Another reason could be the presence of off-the-market investments that are promising huge interest rates to investors. While the authorities have been cracking down on such Ponzi schemes, investors should be very careful as all that glitters is not gold.
The current exchange rate of the dollar and other major currencies to the Naira may also be a contributing factor. The Naira has been losing against such currencies at a rate that makes it even better to use the Dollar as a store of value or for speculative purposes. It is not unlikely that investors are withdrawing from their money market funds and buying dollar with such withdrawals with the hope of selling the same in future.
Yet another reason for the massive withdrawals from mutual funds is the current instability in the country. The incessant killings and unrest in various parts of the country is putting people on edge and as such, investors may be withdrawing their money in readiness for any unforeseen event. It will be recalled that at the end of the Nigerian civil war in 1970, most people from the Eastern and South Eastern parts of the country were made to receive only twenty pounds for whatever amount they had in the bank. It is not unlikely that people would not like to be caught in that same trap, should a repeat of that event take place, so they may be proactively withdrawing their money, after all, a bird in hand is worth two in the bush.
Economic hardship could be contributing to the massive withdrawal, as investors seem to be de-saving to keep body and soul together in the light of the vanishing value of the Naira and the skyrocketing prices of goods and services following recoveries from Covid 19.

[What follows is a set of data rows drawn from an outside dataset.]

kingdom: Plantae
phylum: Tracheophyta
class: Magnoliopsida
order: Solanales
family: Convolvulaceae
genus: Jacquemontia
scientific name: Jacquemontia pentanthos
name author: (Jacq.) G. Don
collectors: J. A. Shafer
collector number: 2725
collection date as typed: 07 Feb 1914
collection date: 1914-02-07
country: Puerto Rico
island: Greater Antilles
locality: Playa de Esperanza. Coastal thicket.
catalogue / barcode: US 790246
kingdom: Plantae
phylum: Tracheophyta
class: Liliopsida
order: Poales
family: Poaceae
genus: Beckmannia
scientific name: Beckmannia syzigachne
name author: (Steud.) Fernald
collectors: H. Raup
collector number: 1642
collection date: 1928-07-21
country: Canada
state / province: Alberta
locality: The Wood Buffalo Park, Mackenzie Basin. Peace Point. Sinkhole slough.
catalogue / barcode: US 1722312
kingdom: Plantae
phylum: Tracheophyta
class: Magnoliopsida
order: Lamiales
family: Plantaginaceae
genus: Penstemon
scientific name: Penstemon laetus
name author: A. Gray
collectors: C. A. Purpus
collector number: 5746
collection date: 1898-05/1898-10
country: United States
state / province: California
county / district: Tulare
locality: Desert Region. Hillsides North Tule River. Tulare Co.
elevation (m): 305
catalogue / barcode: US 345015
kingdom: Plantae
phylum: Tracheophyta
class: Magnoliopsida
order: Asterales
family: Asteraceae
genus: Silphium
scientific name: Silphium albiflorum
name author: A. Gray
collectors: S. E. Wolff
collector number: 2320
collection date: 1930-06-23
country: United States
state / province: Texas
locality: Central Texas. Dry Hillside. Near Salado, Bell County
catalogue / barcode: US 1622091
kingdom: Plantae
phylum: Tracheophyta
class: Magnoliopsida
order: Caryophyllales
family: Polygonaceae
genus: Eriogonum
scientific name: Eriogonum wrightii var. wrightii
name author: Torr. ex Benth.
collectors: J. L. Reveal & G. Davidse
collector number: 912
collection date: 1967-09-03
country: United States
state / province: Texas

Pension fund managers have not been helping matters in the mutual funds industry. Analysis of the reports released by the National Pension Commission of Nigeria, conducted by Quantitative Financial Analytics Ltd indicates that pension fund managers allocated zero Naira to mutual funds since the beginning of 2021, but have withdrawn about N32.6 billion from their N76.3 billion mutual fund investments, bringing the total pension fund managers’ investment in mutual funds to N43 billion as at the end of May 2021.
Lack of data and transparency also plays a part in diminishing the importance of mutual funds in Nigeria. Not much is being said or written on mutual funds by way of analysis and commentary. As a result, current and intending retail investors may not be as enthused as they would have been, had there been timely data and analysis on the basis of which credible investment decisions could be made.
Conclusion
Mutual funds should be encouraged and be made to thrive and survive as the investment category offers retail investors the opportunity to access the capital market indirectly.